A malinvestment in its most basic terms is an investment that does not produce more than it costs in real terms. A Malinvestment in Austrian Economics terms is one that is OVERPRICED due to excessive leverage available whether it be credit availability or abundance of paper fiat money created out of thin air.
FLAWED & OBSOLETE ACCOUNTING
In the current Dysfunctional Markets, to an ever increasing degree, it can not be determined if an investment is a malinvestment, because the amount of debt, financial contingencies and financial guarantees are hidden from investors by offshore entities. Without visibility to this information no determination can be made. The entire global bond debt market, which approximates $200 Trillion, hinges on this blatant obvuscation.
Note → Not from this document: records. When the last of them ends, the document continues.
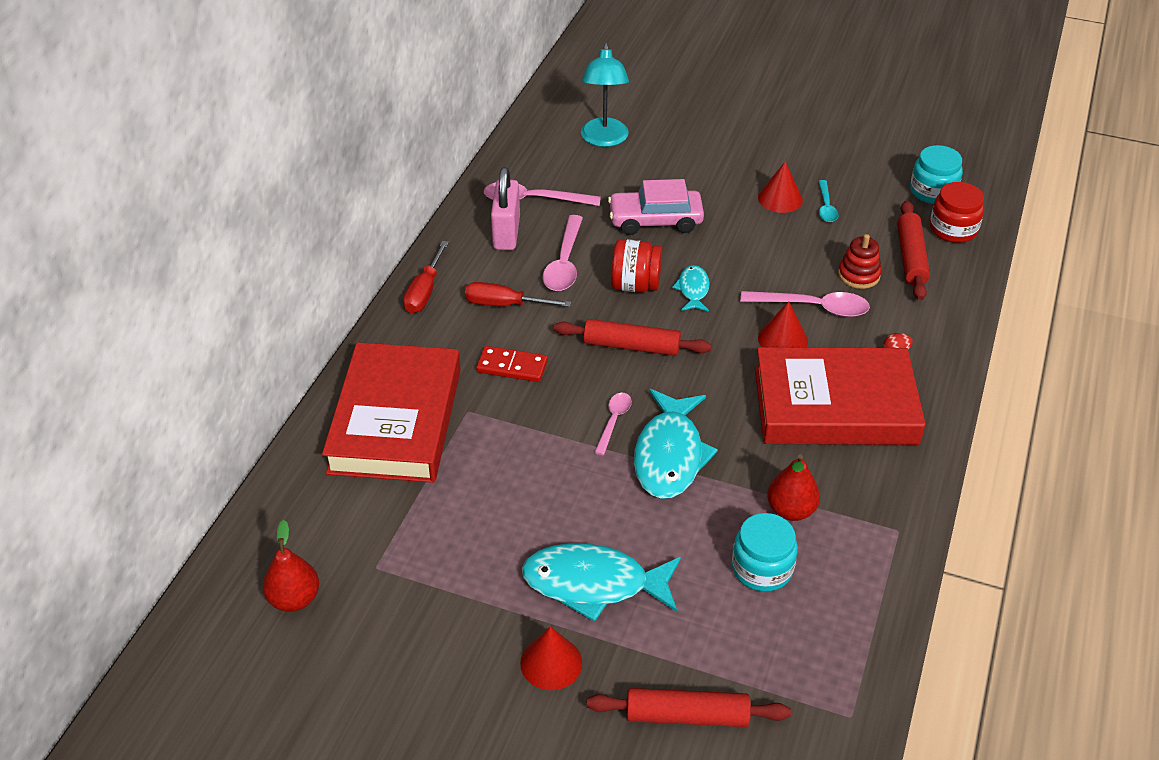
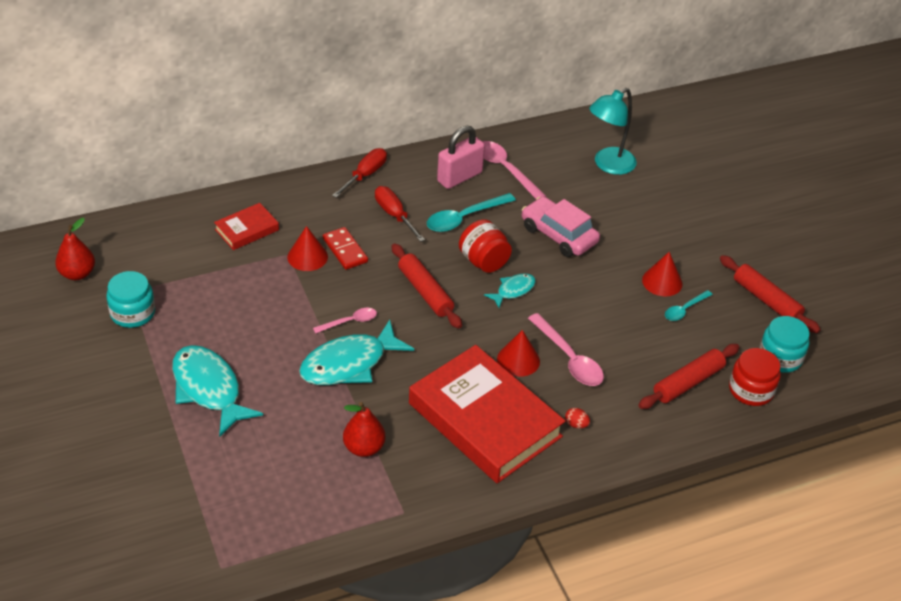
camera: 45 degrees right, 0 degrees up
red book [322,342,461,483] -> red book [214,203,279,250], size x0.46
red screwdriver [403,241,449,313] -> red screwdriver turned 150 degrees clockwise [332,148,387,198]
red cone [520,627,582,690] -> red cone moved to [287,226,328,271]
pink spoon [542,215,583,291] -> turquoise spoon [427,193,516,232]
red rolling pin [586,688,791,727] -> red rolling pin moved to [720,255,821,333]
turquoise jar [732,513,798,592] -> turquoise jar moved to [106,271,155,328]
red stacking toy [838,234,882,289] -> none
If markets weren't dysfunctional and malinvestment running rampant, then the 'canary' of non-performing loans wouldn't be as prevalent as it is. Whether we are talking consumer debt from mortgages and HELOCS (Home Loans) to student loans, levels of delinquencies, forced refinancing, defaults and personal bankruptcies are at all time highs. If it wasn't for historic and unprecedently low interest rates, which allow commercial and government debt 'roll-overs', we would be witnessing bankruptcies on a massive scale. Malinvestments are presently being 'papered' over by the printing presses of the central bankers.
When money is as cheap as it presently is, then it would be expected that opportunities should be endless to put money to work based on substantially lower hurdle rates. This is not the case because malinvestment is so pervasive, that CFO's cannot see satisfactory risk adjusted investments. Corporate takeovers are down substantially, IPO's are nearly non-existant and corporate capital expenditure is in near free fall as shown to the right. This is astounding when considering that REAL interest rates are negative.
SAVINGS VERSUS LOAN LEVELS
If investments weren't seen to be mostly malinvestments, than why is there $2 Trillion more in bank savings than in bank loans? These are bank deposits paying close to zero. The short answer is there is nothing worth investing in when considered on a real, risk adjusted valuation basis.
LEVERAGE REQUIRED AND DEBT HELD
Many investments today are currently only profitable through the application of excessive, cheap leverage. Based on the 'greater fool' philosophy of investing, leveraged investors hope to 'flip' and be out before cheap leverage shifts against them.
Markets have become so dysfunctional with so much cheap money chasing so few real opportunities, that collateral values within the rehypothecation process are now in jeopardy and exposed to collateral contagion.
Real economic growth cannot return without real top line corporate growth. It simply isn't there as is seen by falling CAPEX and money going into savings.The financialization focus continues to be strictly on bottom line growth and specifically non operating income. This is the area where the financial engineers are employed today. This works for profits in the short term but strangles growth and profits in the long term.
"In America the smartest engineers are primarily engaged in creating financial ways to take money out of the pockets of other" ~ Chinese Government Economic Official
What would things look like if the Fed wasn't engaged in Monetary Malpractice?
- Interest rates would be higher,
- People would save more and spend less,
- Government would spend within its means,
- People would spend within their means,
- There would be decreased consumption,
- People would invest more,
- Stock values would track company value and efficiency more closely,
- Government would shrink,
- America would produce and manufacture more,
- Trade deficits would shrink,
The economy would recover and become healthy.